Consigne:
Retapez l’intégralité de l’extrait à lire en reproduisant chaque mot et chaque signe de ponctuation à l’identique.

··· Extrait à lire ···

Il va dans la chambre de Camille sans faire de bruit, prend ses deux cordes à sauter et descend l’escalier. Il enfile ses chaussures, son anorak et sort dans le jardin. Avant, il a pris la clé de la petite porte du jardin et puis un petit tabouret pour être assez grand pour ouvrir la porte. En passant devant la moto de Papa il se dit que ce serait bien d’emmener les deux casques. Alors il monte sur le tabouret, tourne la clé avec ses deux mains, la porte s’ouvre. Il enroule les cordes à sauter, qu’il avait posées à côté de lui, autour de sa taille, met un casque sur sa tête et prend le second dans ses bras. Il sort dans la rue et part d’un pas décidé vers l’école. Le casque glisse bien parfois en arrière, Petit Pierre ne voit plus grand-chose, mais ce n’est pas grave !
Quand il arrive devant l’école, Arthur est déjà arrivé. Petit Pierre pose les casques et lui dit :
« T’as pas le fusil de ton Papa ?
- J’ai pas trouvé la clé, mais j’ai pris une grosse lampe à l’ectrique
- et où il est Alex ?
- sais pas, on y va
La première phase du Plan consiste à se servir des cordes à sauter, attachées l’une à l’autre, pour passer par-dessus le mur de la cour de récréation. La seconde phase du Plan consiste à se cacher dans l’école pour attendre le voleur d’école. Il suffira ensuite de l’attraper et de l’attacher avec les cordes à sauter et d’attendre les maîtresses. Voilà, c’est simple !

··· Informations affichées ···

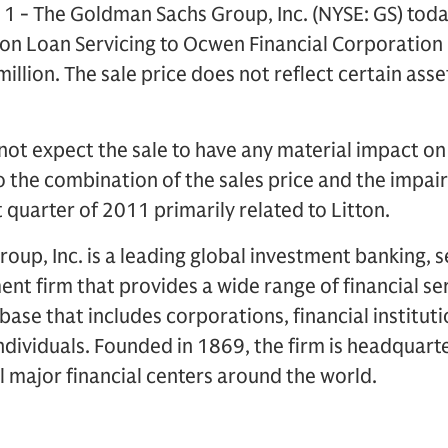
1 - The Goldman Sachs Group, Inc. (NYSE: GS) toda
tton Loan Servicing to Ocwen Financial Corporation
llion. The sale price does not reflect certain ass
t expect the sale to have any material impact on 
o the combination of the sales price and the impa
 quarter of 2011 primarily related to Litton.
up, Inc. is a leading global investment banking, s
 firm that provides a wide range of financial ser
t base that includes corporations, financial institu
dividuals. Founded in 1869, the firm is headquart
ll major financial centers around the world.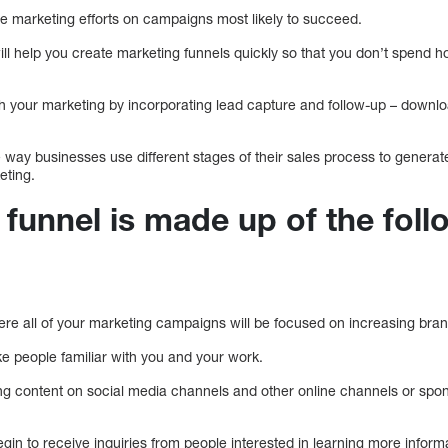
te marketing efforts on campaigns most likely to succeed.
ll help you create marketing funnels quickly so that you don’t spend h
th your marketing by incorporating lead capture and follow-up – downlo
e way businesses use different stages of their sales process to generate
eting.
funnel is made up of the foll
ere all of your marketing campaigns will be focused on increasing brand
ke people familiar with you and your work.
ng content on social media channels and other online channels or spo
gin to receive inquiries from people interested in learning more inform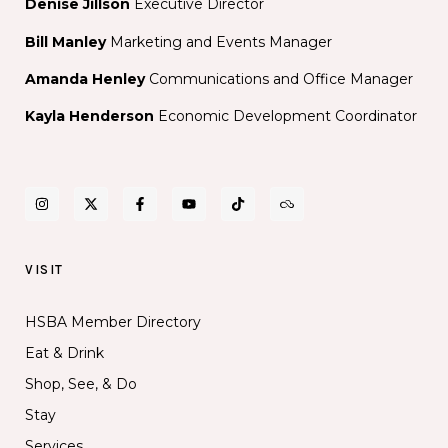
Denise Jillson
Executive Director
Bill Manley
Marketing and Events Manager
Amanda Henley
Communications and Office Manager
Kayla Henderson
Economic Development Coordinator
VISIT
HSBA Member Directory
Eat & Drink
Shop, See, & Do
Stay
Services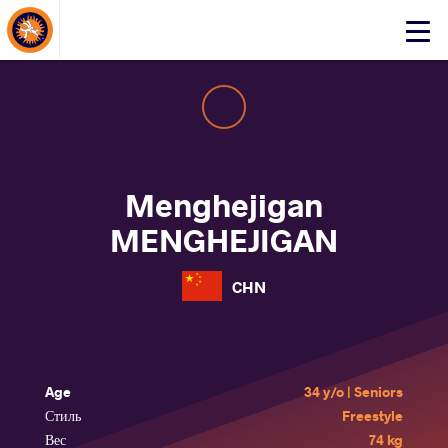
About Events
Click
here
to
open
mobile
menu
Menghejigan
MENGHEJIGAN
CHN
Age
34 y/o | Seniors
Стиль
Freestyle
Вес
74 kg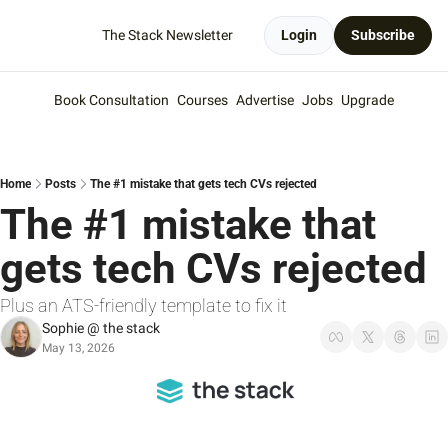
The Stack Newsletter
Login
Subscribe
Book Consultation
Courses
Advertise
Jobs
Upgrade
Home
Posts
The #1 mistake that gets tech CVs rejected
The #1 mistake that 
gets tech CVs rejected
Plus an ATS-friendly template to fix it
Sophie @ the stack
May 13, 2026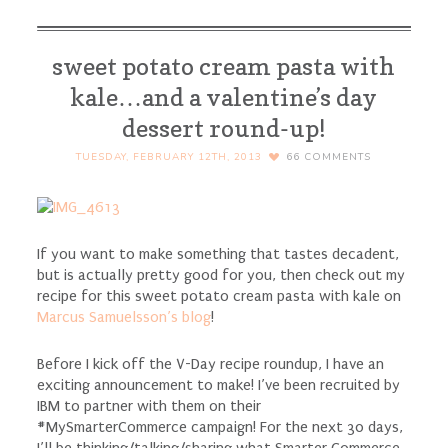
sweet potato cream pasta with
kale…and a valentine’s day
dessert round-up!
TUESDAY, FEBRUARY 12TH, 2013
66
COMMENTS
If you want to make something that tastes decadent,
but is actually pretty good for you, then check out my
recipe for this sweet potato cream pasta with kale on
Marcus Samuelsson’s blog
!
Before I kick off the V-Day recipe roundup, I have an
exciting announcement to make! I’ve been recruited by
IBM to partner with them on their
#MySmarterCommerce campaign! For the next 30 days,
I’ll be thinking/talking/sharing what Smarter Commerce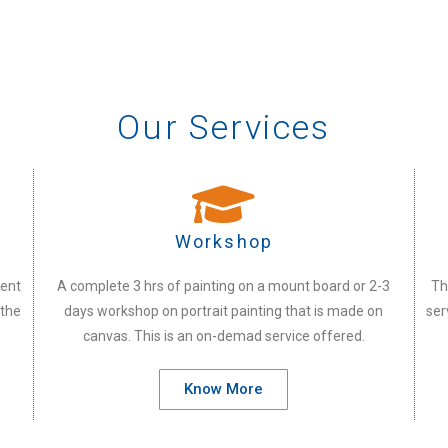
Our Services
Workshop
vent
A complete 3 hrs of painting on a mount board or 2-3
Th
 the
days workshop on portrait painting that is made on
ser
canvas. This is an on-demad service offered.
Know More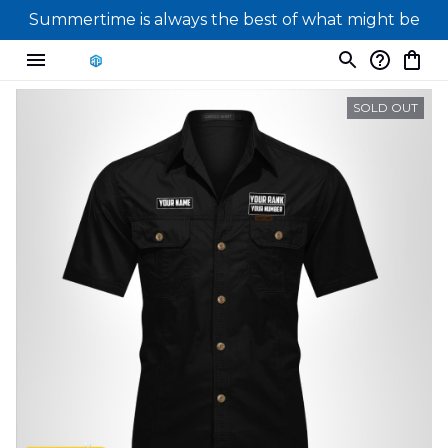
Summertime is always the best of what might be
SOLD OUT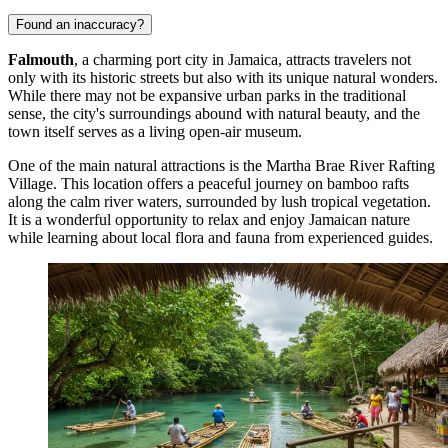
Found an inaccuracy?
Falmouth
, a charming port city in Jamaica, attracts travelers not
only with its historic streets but also with its unique natural wonders.
While there may not be expansive urban parks in the traditional
sense, the city's surroundings abound with natural beauty, and the
town itself serves as a living open-air museum.
One of the main natural attractions is the
Martha Brae River Rafting
Village
. This location offers a peaceful journey on bamboo rafts
along the calm river waters, surrounded by lush tropical vegetation.
It is a wonderful opportunity to relax and enjoy Jamaican nature
while learning about local flora and fauna from experienced guides.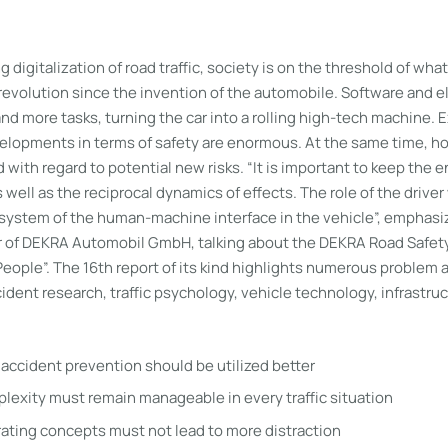
 digitalization of road traffic, society is on the threshold of wha
revolution since the invention of the automobile. Software and e
nd more tasks, turning the car into a rolling high-tech machine. 
elopments in terms of safety are enormous. At the same time, h
 with regard to potential new risks. “It is important to keep the e
 well as the reciprocal dynamics of effects. The role of the driver
l system of the human-machine interface in the vehicle”, emphasi
 of DEKRA Automobil GmbH, talking about the DEKRA Road Safet
eople”. The 16th report of its kind highlights numerous problem 
ident research, traffic psychology, vehicle technology, infrastru
r accident prevention should be utilized better
exity must remain manageable in every traffic situation
ting concepts must not lead to more distraction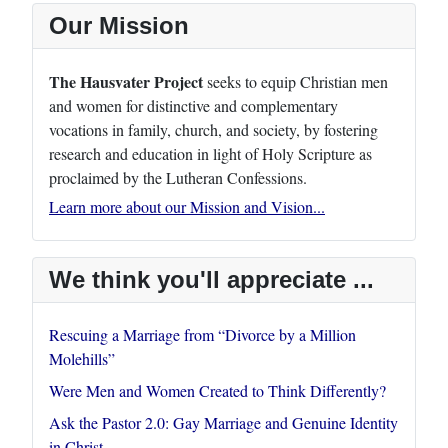
Our Mission
The Hausvater Project
seeks to equip Christian men
and women for distinctive and complementary
vocations in family, church, and society, by fostering
research and education in light of Holy Scripture as
proclaimed by the Lutheran Confessions.
Learn more about our Mission and Vision...
We think you'll appreciate ...
Rescuing a Marriage from “Divorce by a Million
Molehills”
Were Men and Women Created to Think Differently?
Ask the Pastor 2.0: Gay Marriage and Genuine Identity
in Christ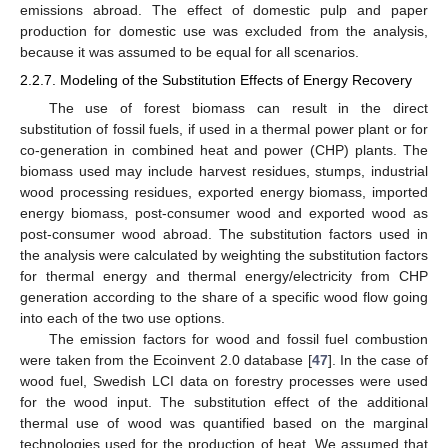
emissions abroad. The effect of domestic pulp and paper
production for domestic use was excluded from the analysis,
because it was assumed to be equal for all scenarios.
2.2.7. Modeling of the Substitution Effects of Energy Recovery
The use of forest biomass can result in the direct
substitution of fossil fuels, if used in a thermal power plant or for
co-generation in combined heat and power (CHP) plants. The
biomass used may include harvest residues, stumps, industrial
wood processing residues, exported energy biomass, imported
energy biomass, post-consumer wood and exported wood as
post-consumer wood abroad. The substitution factors used in
the analysis were calculated by weighting the substitution factors
for thermal energy and thermal energy/electricity from CHP
generation according to the share of a specific wood flow going
into each of the two use options.
The emission factors for wood and fossil fuel combustion
were taken from the Ecoinvent 2.0 database [
47
]. In the case of
wood fuel, Swedish LCI data on forestry processes were used
for the wood input. The substitution effect of the additional
thermal use of wood was quantified based on the marginal
technologies used for the production of heat. We assumed that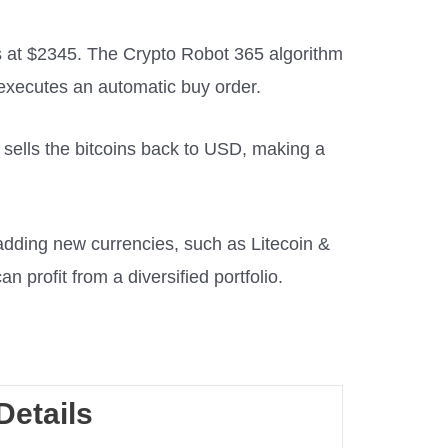
s at $2345. The Crypto Robot 365 algorithm
t executes an automatic buy order.
en sells the bitcoins back to USD, making a
adding new currencies, such as Litecoin &
an profit from a diversified portfolio.
Details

···

Réponse attendue:
Il va dans la chambre de Camille sans faire de bruit, prend ses deux cordes à sauter et descend l’escalier. Il enfile ses chaussures, son anorak et sort dans le jardin. Avant, il a pris la clé de la petite porte du jardin et puis un petit tabouret pour être assez grand pour ouvrir la porte. En passant devant la moto de Papa il se dit que ce serait bien d’emmener les deux casques. Alors il monte sur le tabouret, tourne la clé avec ses deux mains, la porte s’ouvre. Il enroule les cordes à sauter, qu’il avait posées à côté de lui, autour de sa taille, met un casque sur sa tête et prend le second dans ses bras. Il sort dans la rue et part d’un pas décidé vers l’école. Le casque glisse bien parfois en arrière, Petit Pierre ne voit plus grand-chose, mais ce n’est pas grave !
Quand il arrive devant l’école, Arthur est déjà arrivé. Petit Pierre pose les casques et lui dit :
« T’as pas le fusil de ton Papa ?
- J’ai pas trouvé la clé, mais j’ai pris une grosse lampe à l’ectrique
- et où il est Alex ?
- sais pas, on y va
La première phase du Plan consiste à se servir des cordes à sauter, attachées l’une à l’autre, pour passer par-dessus le mur de la cour de récréation. La seconde phase du Plan consiste à se cacher dans l’école pour attendre le voleur d’école. Il suffira ensuite de l’attraper et de l’attacher avec les cordes à sauter et d’attendre les maîtresses. Voilà, c’est simple !